For instance, the New Delhi Municipal Council (NDMC) will soon have smart public toilets with rooftop solar panels, Wi-Fi, ATMs, vending machines and water ATMs. Before announcing its budget for 2016-17, New Delhi Municipal Council (NDMC) is working to finalise designs for 'smart' toilets, about 100 of which will be built in its area as part of a Smart City project. NDMC has to contribute Rs 604.74 crore towards the cost of the project while the urban development ministry, centrally-sponsored schemes and public-private partnership funds will provide the rest over a period of five years. NDMC had invited designs for smart public toilets from consultants, architectural firms and students in December 2015. "All the winning entries are disabled-friendly. They are compact, aesthetic, modular structures with self-cleaning systems," said H P Singh, superintending engineer, NDMC. The toilets will take up 200-300 sq ft space. At present, NDMC has 273 conventional toilets, of which 33 are located in the slums. At 47 of the locations, the toilets are disabled-friendly.

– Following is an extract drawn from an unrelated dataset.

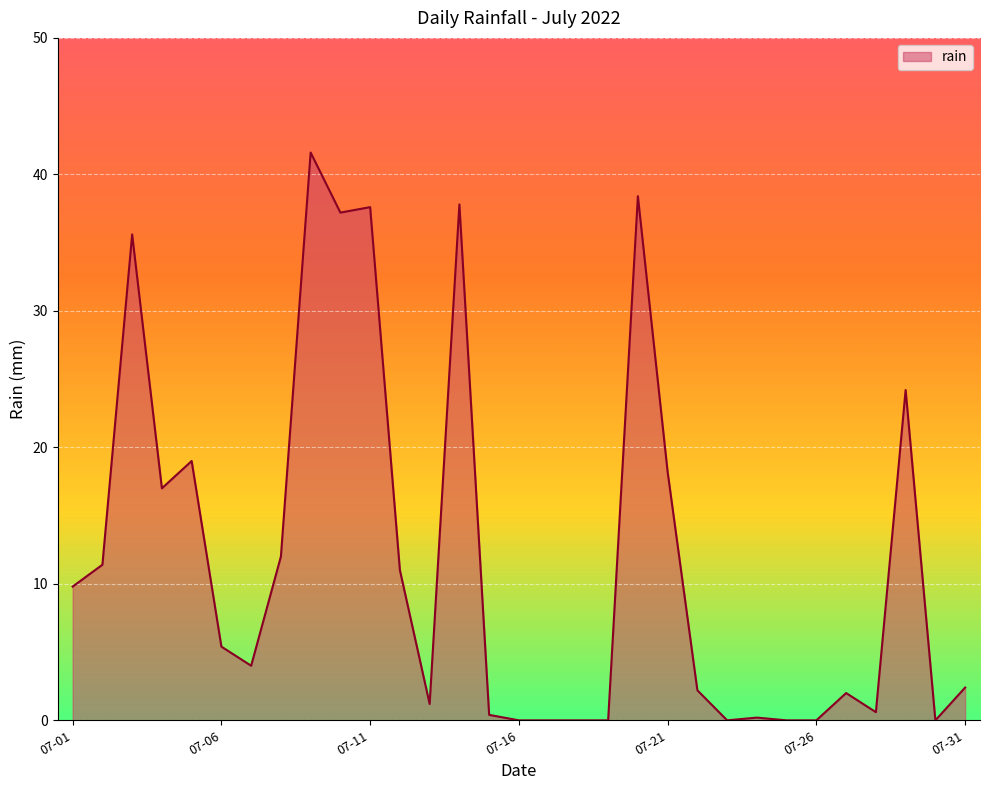

What is the difference between the maximum and minimum values?

41.6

It is put forward that Smart Public Toilets will be operational from 6am to 10pm. "Instead of investing our energies in existing toilets we wanted to add to the number. It will be based on a PPP model. The private concessionaire can earn revenue from advertisements on these toilet units," Kumar said. The winning design is self-sustaining and operates on a 'pay and use' basis. It uses rainwater and recycled grey water (water from urinals and washbasins) to meet the water demands, and solar photovoltaic cells to meet electricity demands. They are all connected via sensors to one maintenance server at NDMC for regular maintenance. Vacuum-based water closets will be used to minimise water consumption. ATMs, vending machines, free WiFi and smart water dispensers are other highlights.
There are numerous such efforts that have been set in motion to improve the condition of public sanitation in the country. The key, however, is to synchronize these efforts in a unified effort in order to make them more effective. From innovations such as bio-toilets and bio-digesters to better planned distribution of toilets need to be taken into consideration in this endeavour.